═══ Text provided
Extraction has not remained constant. It has intensified, expanded, and mutated. Twenty years ago, extraction in schools was primarily material: funding cuts, standardized testing, and punitive discipline. It was harmful, but it was visible. Children were pressured academically, teachers were overworked, and families felt the strain, but the mechanisms were straightforward and widely acknowledged.
A decade ago, extraction shifted into ideology. Schools adopted the language of social‑emotional learning, trauma‑informed practice, and inclusion, but without the structural support required to make those commitments real. This created a new form of extraction: emotional extraction. Children were asked to self‑regulate in environments where adults were not required to do the same. Vulnerability became something demanded from students but not modeled by teachers. The rhetoric of care became a tool for compliance rather than connection.
In the last five years, extraction has become performative. Schools now market themselves as safe, inclusive, and emotionally attuned, even as children encounter adults who deny diagnoses, shame neurodivergent students, and punish trauma responses. The contradiction between what schools say and what children experience creates a deeper form of harm: the extraction of belief. Children are taught to doubt their own perceptions, reinterpret their distress as misbehavior, and internalize the failures of the system as personal shortcomings.
Today, extraction is totalizing. It is cognitive, emotional, relational, and identity‑based. Children are expected to absorb the system’s instability, compensate for adult dysregulation, and navigate environments that claim to be supportive while behaving in ways that are unsafe. Parents are forced to become advocates, documentarians, and protectors in systems that should have safeguarded their children by default. The burden shifts silently from institutions to families, and the cost is carried by the most vulnerable.
The level of extraction has not only increased over the last twenty years—it has become more intimate, more invisible, and more psychologically invasive. What began as structural austerity has evolved into a culture of emotional and ideological extraction that asks children to endure conditions adults refuse to change. This is why the kids aren’t alright. The system has learned to take more while appearing to give more, and the gap between rhetoric and reality has become the space where harm grows unchecked.
══════
═══ Supplied information
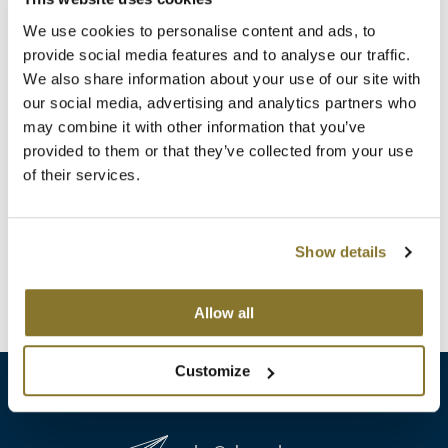
Clearance
K18
We use cookies to personalise content and ads, to
Online Exclusives
provide social media features and to analyse our traffic.
Keune
We also share information about your use of our site with
our social media, advertising and analytics partners who
KEVIN.MURPHY
may combine it with other information that you’ve
BRAZILIAN BLOWOUT
KEVIN.MURPHY COLOR
provided to them or that they’ve collected from your use
Retail Bag
of their services.
10 ct.
LEAF & FLOWER
SKU 30032
LiLash
Log in to view pricing!
Show details
Living Proof
(1 Items)
Allow all
LOMA
maria nila
Customize
Milbon
Milbon GOLD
══════
* _Required actions_
1. Answer these questions from the text on extraction in schools.
(a) Twenty years ago, what three things was extraction in schools primarily made of?
(b) What new form of extraction did the shift into ideology a decade ago create?
(c) Today, what three roles are parents forced to take on?
2. Decide whether each statement agrees with the text on extraction in schools. Answer yes or no, and quote the words from the text that settle it.
(a) Twenty years ago, the mechanisms of extraction were hidden and rarely acknowledged.
(b) In the last five years, schools have marketed themselves as safe, inclusive, and emotionally attuned.
(c) The burden has shifted from families to institutions.
3. Repeat word for word the part of the text on extraction in schools that begins at "In the last" and ends after "as personal shortcomings.".

* _Exercise responses_
1.
(a) Funding cuts, standardized testing, and punitive discipline.
(b) Emotional extraction.
(c) Advocates, documentarians, and protectors.

2.
(a) No: "the mechanisms were straightforward and widely acknowledged."
(b) Yes: "Schools now market themselves as safe, inclusive, and emotionally attuned"
(c) No: "The burden shifts silently from institutions to families"

3.
In the last five years, extraction has become performative. Schools now market themselves as safe, inclusive, and emotionally attuned, even as children encounter adults who deny diagnoses, shame neurodivergent students, and punish trauma responses. The contradiction between what schools say and what children experience creates a deeper form of harm: the extraction of belief. Children are taught to doubt their own perceptions, reinterpret their distress as misbehavior, and internalize the failures of the system as personal shortcomings.